Europeans Fear Territorial Concessions Will Embolden Putin

European officials say they see no sign that Putin wants to end his invasion of Ukraine. But if he does, they worry that any deal that does not respect Ukraine's territorial integrity could embolden Russia to attack beyond its borders again.

Yet it now seems likely any peace accord would let Moscow at least keep control of Ukrainian land that it has taken by force, whether borders are formally changed or not.

The Trump administration has also not rejected out of hand Russian claims to the rest of the Donbas region that Moscow has been unable to capture after nearly four years of war.

Moreover, Trump and other U.S. officials have made clear they see great opportunities for business deals with Moscow once the war is over.

European officials fear that ending Russia's isolation from the Western economy will give Moscow billions of dollars to reconstitute its military.

“If Russia's army is big, if their military budget is as big as it is right now, they will want to use it again,” EU foreign policy chief Kaja Kallas told reporters on Monday.

Europe Struggles To Exert Leverage

But European leaders have struggled to exert a strong influence on any peace settlement, even though Europe has provided some 180 billion euros ($209.23 billion) in aid to Ukraine since Russia's invasion in February 2022.

The EU has a big potential bargaining chip in the form of Russian assets frozen in the bloc. But EU leaders have so far failed to agree on a proposal to use the assets to fund a 140-billion-euro loan to Ukraine that would keep Kyiv afloat and in the fight for the next two years.

To try to show they can bring hard power to bear, a "coalition of the willing" led by France and Britain has pledged to deploy a "reassurance force" as part of postwar security guarantees to Ukraine.

Russia has rejected such a force. But even if it did deploy, it would be modest in size, intended to bolster Kyiv's forces rather than protect Ukraine on its own, and it could only work with U.S. support.

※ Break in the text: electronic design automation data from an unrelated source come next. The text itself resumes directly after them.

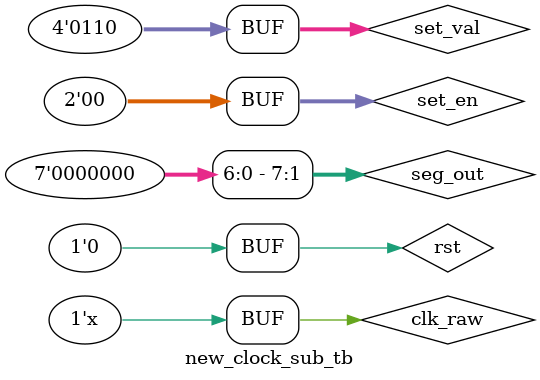
<source format=v>
`timescale 1ns / 1ps

//¿É±ä½øÖÆµÄ¼ÆÊýÆ÷
module new_counter_sub(
input clk_raw,
input clk_in,
input rst,
input [1:0]set_en,
input [3:0]set_val,
output clk_out,
output [7:0] dout
    );
    parameter cc = 24;//½øÖÆ
    wire m_set_en;
    //wire set_bit;
    wire[5:0] m_set_val;
    wire m_set_en_out;
    wire [5:0]cur_val;
    assign m_set_en = set_en[0] | set_en[1];
    new_counter_setter #(cc) ncs(clk_raw,m_set_en,set_en[0],cur_val,set_val,m_set_en_out,m_set_val);
    new_counter #(cc) nc(clk_in,rst,m_set_en_out,m_set_val,clk_out,cur_val);
    decimal_encoder de(cur_val,dout);
endmodule

module new_clock_sub_tb();
reg clk_raw;
reg  rst;
reg  [1:0]set_en;
reg  [3:0]set_val;
wire clk_out;
 wire [7:0] seg_out;// wire [7:0] seg_an;//
 new_counter_sub u(clk_raw,rst,set_en,set_val,clk_out,seg_out);
always #5 clk_raw = ~clk_raw;
initial begin
clk_raw = 1;
rst=1;
set_en = 0;
set_val=6;
#5 rst = 0;
#10 set_en = 2;
#6 set_en = 0;
end
endmodule
</source>
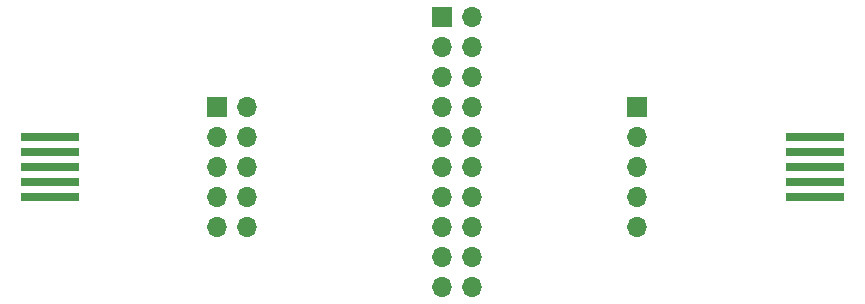
<source format=gts>
G04 Layer: TopSolderMaskLayer*
G04 EasyEDA Pro v2.2.27.1, 2024-09-15 10:59:50*
G04 Gerber Generator version 0.3*
G04 Scale: 100 percent, Rotated: No, Reflected: No*
G04 Dimensions in millimeters*
G04 Leading zeros omitted, absolute positions, 3 integers and 5 decimals*
%TF.GenerationSoftware,KiCad,Pcbnew,9.0.0*%
%TF.CreationDate,2025-03-31T22:32:49+08:00*%
%TF.ProjectId,stlink_ex,73746c69-6e6b-45f6-9578-2e6b69636164,rev?*%
%TF.SameCoordinates,Original*%
%TF.FileFunction,Soldermask,Top*%
%TF.FilePolarity,Negative*%
%FSLAX46Y46*%
G04 Gerber Fmt 4.6, Leading zero omitted, Abs format (unit mm)*
G04 Created by KiCad (PCBNEW 9.0.0) date 2025-03-31 22:32:49*
%MOMM*%
%LPD*%
G01*
G04 APERTURE LIST*
%ADD10R,5.000000X0.700000*%
%ADD11R,1.700000X1.700000*%
%ADD12O,1.700000X1.700000*%
G04 APERTURE END LIST*
D10*
%TO.C,J15*%
X102670000Y-113030000D03*
X102670000Y-114300000D03*
X102670000Y-115570000D03*
X102670000Y-116840000D03*
X102670000Y-118110000D03*
%TD*%
D11*
%TO.C,J14*%
X116840000Y-110495000D03*
D12*
X119380000Y-110495000D03*
X116840000Y-113035000D03*
X119380000Y-113035000D03*
X116840000Y-115575000D03*
X119380000Y-115575000D03*
X116840000Y-118115000D03*
X119380000Y-118115000D03*
X116840000Y-120655000D03*
X119380000Y-120655000D03*
%TD*%
D11*
%TO.C,J11*%
X152400000Y-110495000D03*
D12*
X152400000Y-113035000D03*
X152400000Y-115575000D03*
X152400000Y-118115000D03*
X152400000Y-120655000D03*
%TD*%
D10*
%TO.C,J10*%
X167440000Y-113035000D03*
X167440000Y-114305000D03*
X167440000Y-115575000D03*
X167440000Y-116845000D03*
X167440000Y-118115000D03*
%TD*%
D11*
%TO.C,J5*%
X135885000Y-102875000D03*
D12*
X138425000Y-102875000D03*
X135885000Y-105415000D03*
X138425000Y-105415000D03*
X135885000Y-107955000D03*
X138425000Y-107955000D03*
X135885000Y-110495000D03*
X138425000Y-110495000D03*
X135885000Y-113035000D03*
X138425000Y-113035000D03*
X135885000Y-115575000D03*
X138425000Y-115575000D03*
X135885000Y-118115000D03*
X138425000Y-118115000D03*
X135885000Y-120655000D03*
X138425000Y-120655000D03*
X135885000Y-123195000D03*
X138425000Y-123195000D03*
X135885000Y-125735000D03*
X138425000Y-125735000D03*
%TD*%
M02*

</source>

“The Europeans now are paying the price for not having invested in military capabilities over the last years,” said Claudia Major, senior vice president for transatlantic security at the German Marshall Fund of the United States think tank.

“The Europeans are not at the table. Because, to quote Trump, they don't have the cards,” she said, referring to the U.S. president's put-down of Ukrainian President Volodymyr Zelenskiy in February.